Clinically relevant aCL and aβ2GPI antibody levels were substantially less prevalent across the board. But for each, the lowest rates were in Black patients, and slightly higher among Asians. Prevalence among white and Hispanic patients was about equal. These racial-ethnic differences were statistically significant with P values ranging from 0.01 down to <0.0001.
Cohort members self-reported their racial-ethnic identities, which was an important limitation to the analysis. So was the aforementioned variability in lab testing and lack of specifics on patients' clinical conditions, other than they met official criteria for an SLE diagnosis; hence, the researchers could not try to correlate aPL titers with actual comorbidities. Also, not every member of each cohort was tested for each of the four aPL types.

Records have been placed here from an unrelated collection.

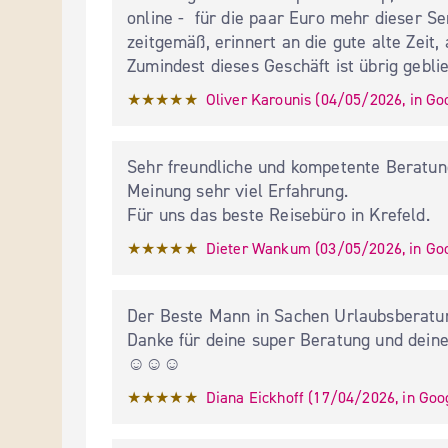
online -  für die paar Euro mehr dieser Serv
zeitgemäß, erinnert an die gute alte Zeit,
Zumindest dieses Geschäft ist übrig gebli
★★★★★
Oliver Karounis
 (
04/05/2026
,
in
Go
Sehr freundliche und kompetente Beratung
Meinung sehr viel Erfahrung.

Für uns das beste Reisebüro in Krefeld.
★★★★★
Dieter Wankum
 (
03/05/2026
,
in
Go
Der Beste Mann in Sachen Urlaubsberatun
Danke für deine super Beratung und deine
☺️☺️☺️
★★★★★
Diana Eickhoff
 (
17/04/2026
,
in
Goo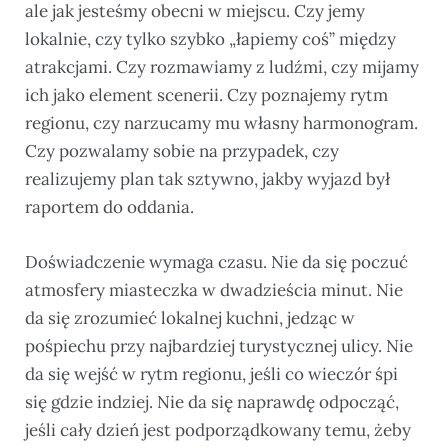
ale jak jesteśmy obecni w miejscu. Czy jemy
lokalnie, czy tylko szybko „łapiemy coś” między
atrakcjami. Czy rozmawiamy z ludźmi, czy mijamy
ich jako element scenerii. Czy poznajemy rytm
regionu, czy narzucamy mu własny harmonogram.
Czy pozwalamy sobie na przypadek, czy
realizujemy plan tak sztywno, jakby wyjazd był
raportem do oddania.
Doświadczenie wymaga czasu. Nie da się poczuć
atmosfery miasteczka w dwadzieścia minut. Nie
da się zrozumieć lokalnej kuchni, jedząc w
pośpiechu przy najbardziej turystycznej ulicy. Nie
da się wejść w rytm regionu, jeśli co wieczór śpi
się gdzie indziej. Nie da się naprawdę odpocząć,
jeśli cały dzień jest podporządkowany temu, żeby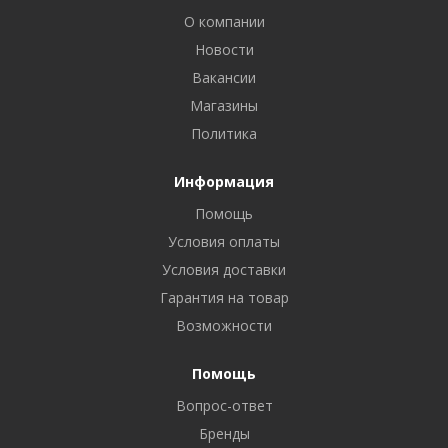
О компании
Новости
Вакансии
Магазины
Политика
Информация
Помощь
Условия оплаты
Условия доставки
Гарантия на товар
Возможности
Помощь
Вопрос-ответ
Бренды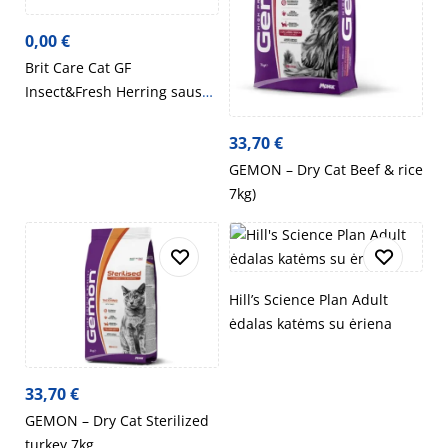
0,00
€
Brit Care Cat GF
Insect&Fresh Herring sausas
pašaras katėms 0,4kg, 2kg,
7kg
33,70
€
GEMON – Dry Cat Beef & rice
7kg)
Hill’s Science Plan Adult
ėdalas katėms su ėriena
33,70
€
GEMON – Dry Cat Sterilized
turkey 7kg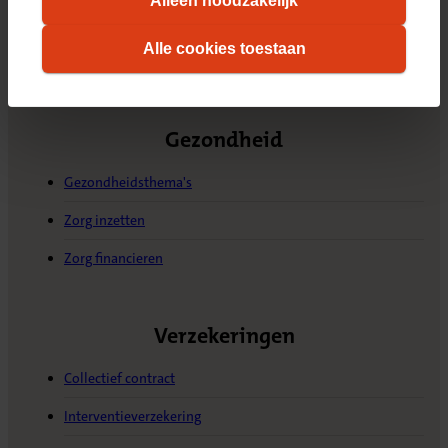
Alleen noodzakelijk
cookie-instellingen zelf aanpassen. Meer
bespreken voordat u met de interventie start.
informatie over hoe wij cookies gebruiken, vindt
Alle cookies toestaan
u in ons
cookiestatement
. Wilt u weten welke
cookies we plaatsen, kijk dan in ons
overzicht
.
Gezondheid
Gezondheidsthema's
Zorg inzetten
Zorg financieren
Verzekeringen
Collectief contract
Interventieverzekering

"Our findings provide the impetus to discover the basis for skewed racial distribution of aPLs," the researchers concluded. "Evidence that aPLs are distributed differently among different races and ethnicities should catalyze studies to better understand the genetic and environmental factors contributing to this variability and the subphenotypes of patients with SLE."
As well, the group added, the results should inform designs of future clinical trials to ensure racially diverse enrollment. Only when trial samples "reflect real-world racial and ethnic distribution of disease" can they also account for "potential differential treatment responses."